▸ **Ausgangstext**:

--*--

Zu den Einrichtungen, die sich in der Covid19-Krise bewähren, gehört ganz ohne Zweifel die römisch-katholische Amtskirche. Auf allen Ebenen. Schnell, viel schneller als der den Vatikan umgebende Staat Italien, haben die Bischöfe im Stiefelstaat auf Krisenmodus umgeschaltet. „Participatio actuosa„: Das geschieht seit der Aschermittwoch-Woche fast ausschließlich über Medien.
Der Streit um die „ausgeschlossenen Gläubigen“ bzw. um die angeblichen „allein gefeierten Messen“ ist großteils eine rhetorische Konstruktion im binnenkirchlichen Krieg der Standpunkte. Natürlich haben fast alle Katholiken in Europa (und anderswo auf der Welt) auf schmerzliche Weise Ostern „anders“ gefeiert als sie es sonst tun. Und wir nehmen auch weiterhin auf eine „eingeschränkte“ Art an den Sakramenten teil. Aber viele, sehr viele Gläubige „partizipieren“ ungebrochen am Geheimnis ihres Glaubens.
Eucharistische Anbetung: Minutenlange Stille
Die kleine und relativ junge Fernsehanstalt TV2000 der italienischen Bischofskonferenz meldete am Osterdienstag rekordverdächtige Zahlen: Über den Sender hätten in der Krise bisher rund 14 Millionen Menschen nur an der Frühmesse des Papstes in St. Marta und am täglichen Rosenkranz teilgenommen. RAI1, das Flaggschiff des staatlichen Fernsehens in Italien, hat sich inzwischen an die Übertragung angeschlossen und erreicht mit dem täglichen Gottesdienst von Papst Franziskus traumhafte Einschaltquoten von 25%. Zu Erinnerung: Die relativ kurz gehaltene Frühmesse beendet der Pontifex jeden Tag mit der Aussetzung des Allerheiligsten. Minutenlang verweilen Millionen Gläubige nur in dessen Betrachtung. Um für eine eucharistische Anbetung vergleichbare Zahlen an Teilnehmern zu finden, muss man in die Zeit von Benedikt XVI. zurückschauen: zu den Weltjugendtagen in Köln (2005) und Madrid (2011).

--*--

▸ **Arbeitsauftrag 1**: Geben Sie den Absatz des Ausgangstexts, der mit „Die kleine und relativ junge Fernsehanstalt“ beginnt, als knappe Stichpunktliste wieder und behalten Sie dabei seine wesentlichen Fakten bei.
▸ **Arbeitsauftrag 2**: Fassen Sie den Ausgangstext in zwei Sätzen zusammen.

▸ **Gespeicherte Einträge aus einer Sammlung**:
--*--

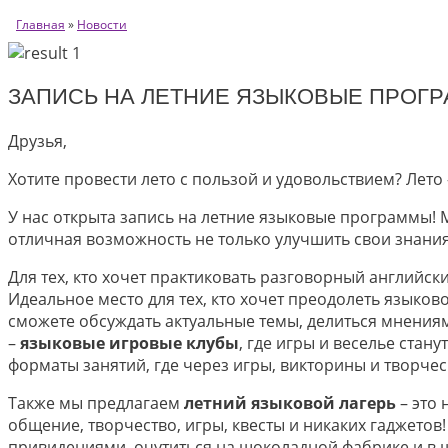
Главная
»
Новости
ЗАПИСЬ НА ЛЕТНИЕ ЯЗЫКОВЫЕ ПРОГ
Друзья,
Хотите провести лето с пользой и удовольствием? Лето
У нас открыта запись на летние языковые программы!
отличная возможность не только улучшить свои знания
Для тех, кто хочет практиковать разговорный английс
Идеальное место для тех, кто хочет преодолеть языко
сможете обсуждать актуальные темы, делиться мнения
–
языковые игровые клубы
, где игры и веселье ста
форматы занятий, где через игры, викторины и творчес
Также мы предлагаем
летний языковой лагерь
– это 
общение, творчество, игры, квесты и никаких гаджетов
привидениями, очутиться на шоколадной фабрике и в ш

--*--

▸ **Ihre Antwort 1**:
- TV2000, der kleine und relativ junge Sender der italienischen Bischofskonferenz, meldete am Osterdienstag rekordverdächtige Zahlen: Nach eigenen Angaben nahmen in der Krise rund 14 Millionen Menschen allein an der Frühmesse des Papstes in St. Marta und am täglichen Rosenkranz teil.
- RAI1, das Flaggschiff des staatlichen italienischen Fernsehens, überträgt inzwischen ebenfalls und erreicht mit dem täglichen Gottesdienst von Papst Franziskus Einschaltquoten von 25 %.
- Der Papst beendet die kurze Frühmesse täglich mit der Aussetzung des Allerheiligsten, die Millionen Gläubige minutenlang betrachten.
- Vergleichbare Teilnehmerzahlen bei einer eucharistischen Anbetung gab es zuletzt unter Benedikt XVI. bei den Weltjugendtagen in Köln (2005) und Madrid (2011).

▸ **Ihre Antwort 2**: Die römisch-katholische Amtskirche bewährt sich in der Covid19-Krise: Die italienischen Bischöfe schalteten schneller als der italienische Staat auf Krisenmodus um, und die Teilnahme der Gläubigen geschieht seit der Aschermittwoch-Woche fast ausschließlich über Medien. So nahmen nach Angaben von TV2000 rund 14 Millionen Menschen an der Frühmesse des Papstes und am täglichen Rosenkranz teil, und RAI1 erreicht mit dem täglichen Gottesdienst von Papst Franziskus Einschaltquoten von 25 %.